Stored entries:
..............................
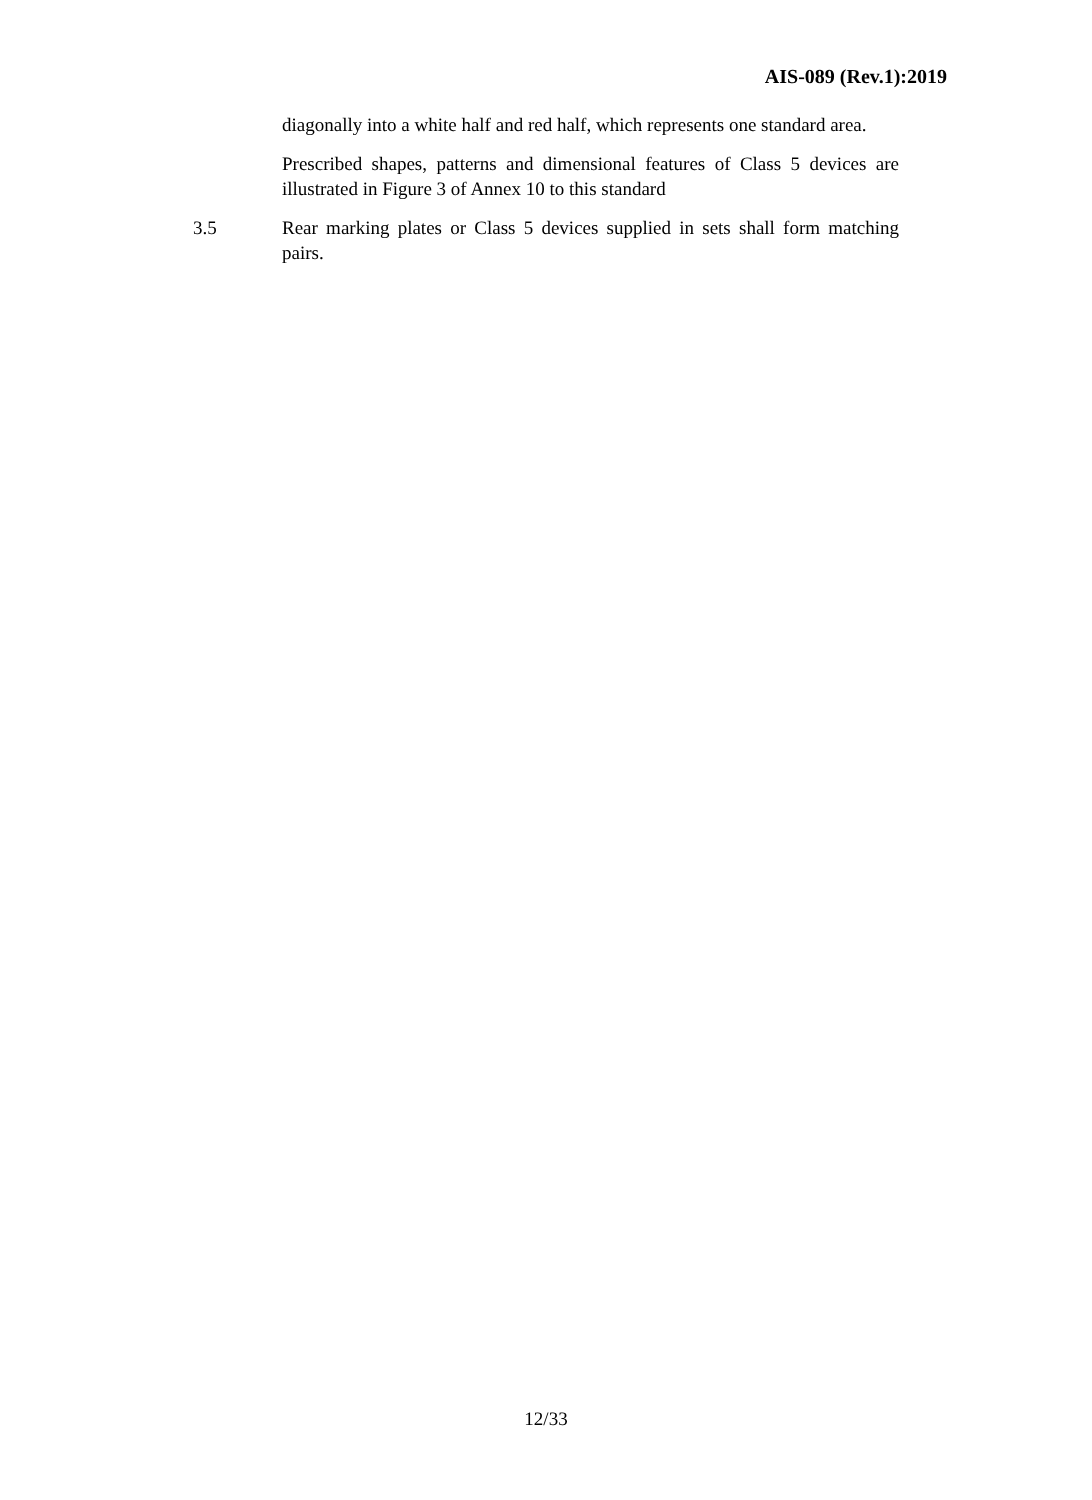AIS-089 (Rev.1):2019
diagonally into a white half and red half, which represents one standard area.
Prescribed shapes, patterns and dimensional features of Class 5 devices are illustrated in Figure 3 of Annex 10 to this standard
3.5 Rear marking plates or Class 5 devices supplied in sets shall form matching pairs.
12/33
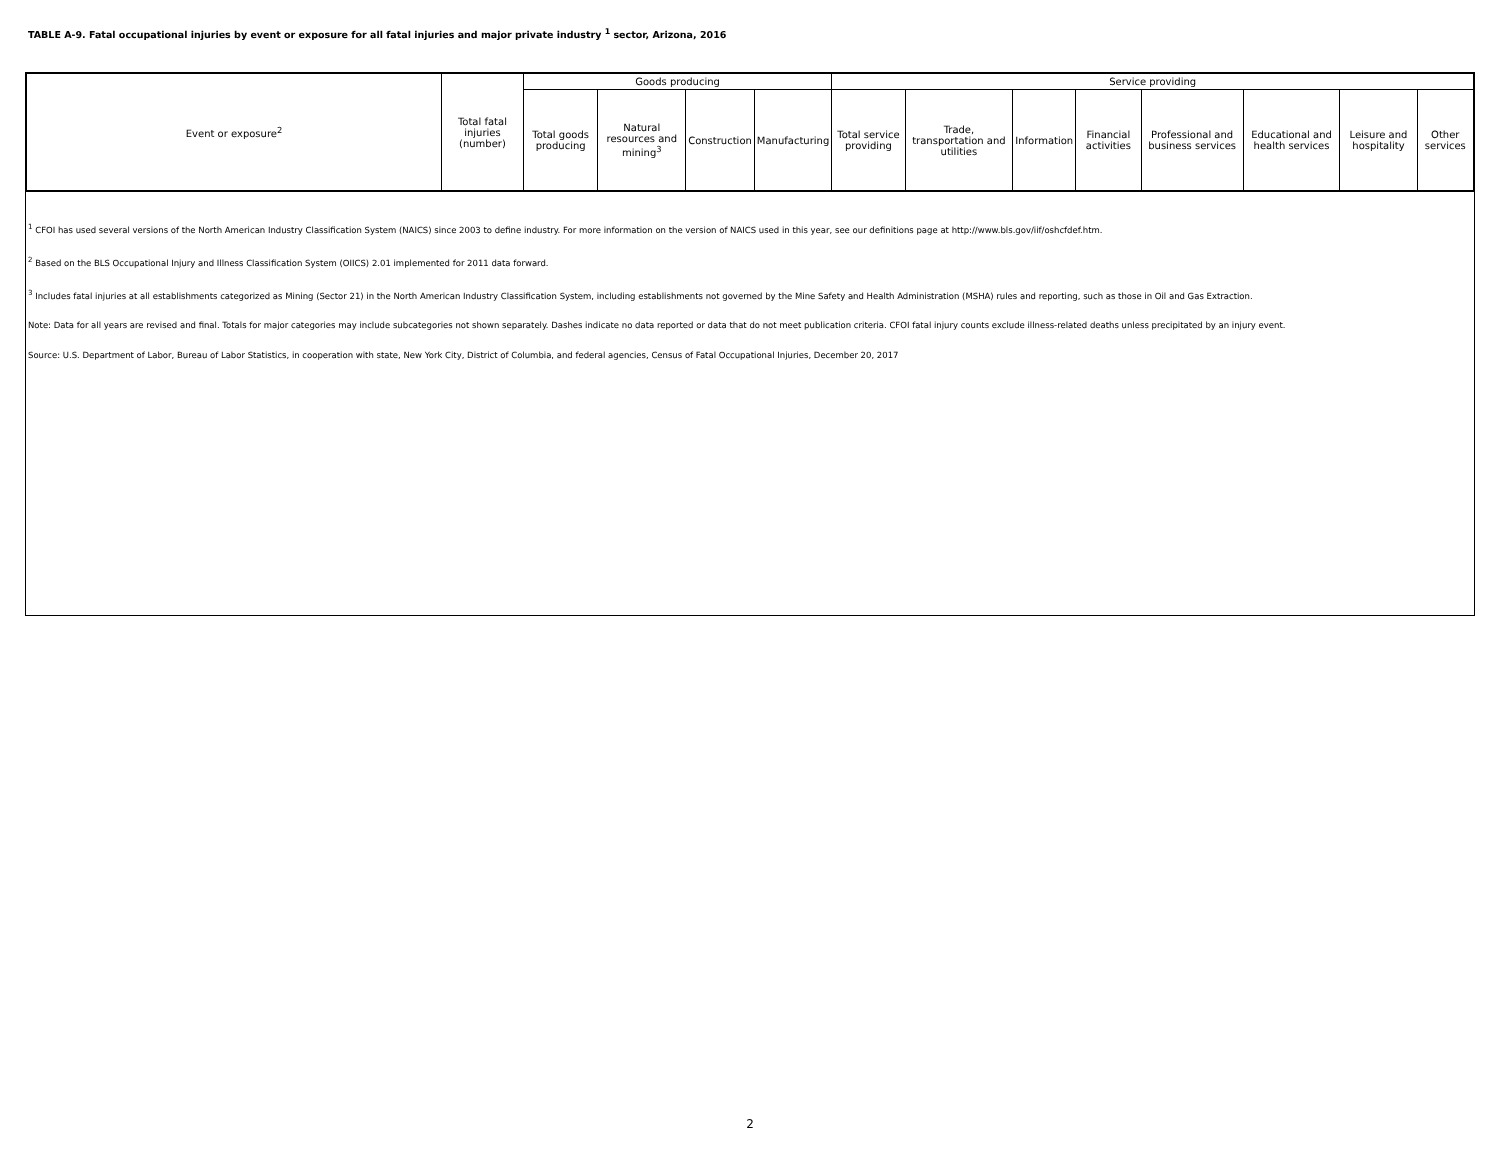TABLE A-9. Fatal occupational injuries by event or exposure for all fatal injuries and major private industry <sup>1</sup> sector, Arizona, 2016
| Event or exposure<sup>2</sup> | Total fatal injuries (number) | Goods producing | | | | Service providing | | | | | | | |
| --- | --- | --- | --- | --- | --- | --- | --- | --- | --- | --- | --- | --- | --- |
| | | Total goods producing | Natural resources and mining<sup>3</sup> | Construction | Manufacturing | Total service providing | Trade, transportation and utilities | Information | Financial activities | Professional and business services | Educational and health services | Leisure and hospitality | Other services |
<sup>1</sup> CFOI has used several versions of the North American Industry Classification System (NAICS) since 2003 to define industry. For more information on the version of NAICS used in this year, see our definitions page at http://www.bls.gov/iif/oshcfdef.htm.
<sup>2</sup> Based on the BLS Occupational Injury and Illness Classification System (OIICS) 2.01 implemented for 2011 data forward.
<sup>3</sup> Includes fatal injuries at all establishments categorized as Mining (Sector 21) in the North American Industry Classification System, including establishments not governed by the Mine Safety and Health Administration (MSHA) rules and reporting, such as those in Oil and Gas Extraction.
Note: Data for all years are revised and final. Totals for major categories may include subcategories not shown separately. Dashes indicate no data reported or data that do not meet publication criteria. CFOI fatal injury counts exclude illness-related deaths unless precipitated by an injury event.
Source: U.S. Department of Labor, Bureau of Labor Statistics, in cooperation with state, New York City, District of Columbia, and federal agencies, Census of Fatal Occupational Injuries, December 20, 2017
2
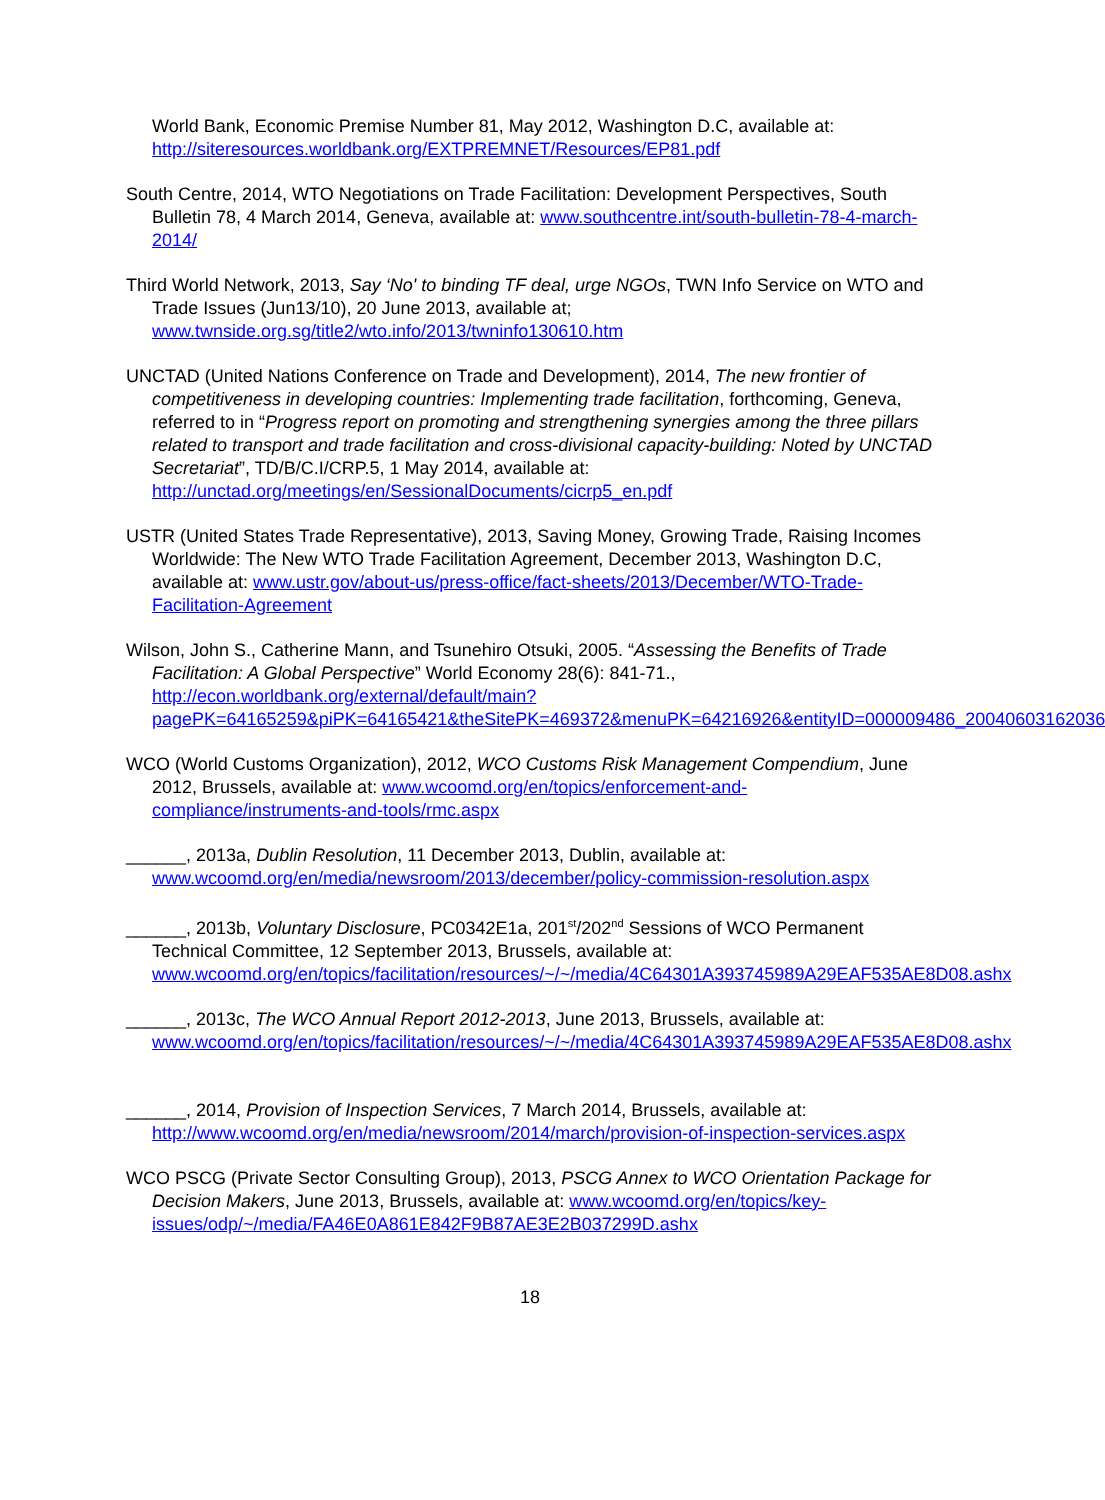World Bank, Economic Premise Number 81, May 2012, Washington D.C, available at: http://siteresources.worldbank.org/EXTPREMNET/Resources/EP81.pdf
South Centre, 2014, WTO Negotiations on Trade Facilitation: Development Perspectives, South Bulletin 78, 4 March 2014, Geneva, available at: www.southcentre.int/south-bulletin-78-4-march-2014/
Third World Network, 2013, Say ‘No' to binding TF deal, urge NGOs, TWN Info Service on WTO and Trade Issues (Jun13/10), 20 June 2013, available at; www.twnside.org.sg/title2/wto.info/2013/twninfo130610.htm
UNCTAD (United Nations Conference on Trade and Development), 2014, The new frontier of competitiveness in developing countries: Implementing trade facilitation, forthcoming, Geneva, referred to in “Progress report on promoting and strengthening synergies among the three pillars related to transport and trade facilitation and cross-divisional capacity-building: Noted by UNCTAD Secretariat”, TD/B/C.I/CRP.5, 1 May 2014, available at: http://unctad.org/meetings/en/SessionalDocuments/cicrp5_en.pdf
USTR (United States Trade Representative), 2013, Saving Money, Growing Trade, Raising Incomes Worldwide: The New WTO Trade Facilitation Agreement, December 2013, Washington D.C, available at: www.ustr.gov/about-us/press-office/fact-sheets/2013/December/WTO-Trade-Facilitation-Agreement
Wilson, John S., Catherine Mann, and Tsunehiro Otsuki, 2005. “Assessing the Benefits of Trade Facilitation: A Global Perspective” World Economy 28(6): 841-71., http://econ.worldbank.org/external/default/main?pagePK=64165259&piPK=64165421&theSitePK=469372&menuPK=64216926&entityID=000009486_20040603162036
WCO (World Customs Organization), 2012, WCO Customs Risk Management Compendium, June 2012, Brussels, available at: www.wcoomd.org/en/topics/enforcement-and-compliance/instruments-and-tools/rmc.aspx
______, 2013a, Dublin Resolution, 11 December 2013, Dublin, available at: www.wcoomd.org/en/media/newsroom/2013/december/policy-commission-resolution.aspx
______, 2013b, Voluntary Disclosure, PC0342E1a, 201<sup>st</sup>/202<sup>nd</sup> Sessions of WCO Permanent Technical Committee, 12 September 2013, Brussels, available at: www.wcoomd.org/en/topics/facilitation/resources/~/~/media/4C64301A393745989A29EAF535AE8D08.ashx
______, 2013c, The WCO Annual Report 2012-2013, June 2013, Brussels, available at: www.wcoomd.org/en/topics/facilitation/resources/~/~/media/4C64301A393745989A29EAF535AE8D08.ashx
______, 2014, Provision of Inspection Services, 7 March 2014, Brussels, available at: http://www.wcoomd.org/en/media/newsroom/2014/march/provision-of-inspection-services.aspx
WCO PSCG (Private Sector Consulting Group), 2013, PSCG Annex to WCO Orientation Package for Decision Makers, June 2013, Brussels, available at: www.wcoomd.org/en/topics/key-issues/odp/~/media/FA46E0A861E842F9B87AE3E2B037299D.ashx
18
..............................
WORK TO BE COMPLETED: Write back word for word every line in the entries above from the one with "Source: U.S. Department" to the one with "World Bank, Economic", ends included, and none of the pictures.

OUTPUT OF THE EXERCISE:
Source: U.S. Department of Labor, Bureau of Labor Statistics, in cooperation with state, New York City, District of Columbia, and federal agencies, Census of Fatal Occupational Injuries, December 20, 2017
2
World Bank, Economic Premise Number 81, May 2012, Washington D.C, available at: http://siteresources.worldbank.org/EXTPREMNET/Resources/EP81.pdf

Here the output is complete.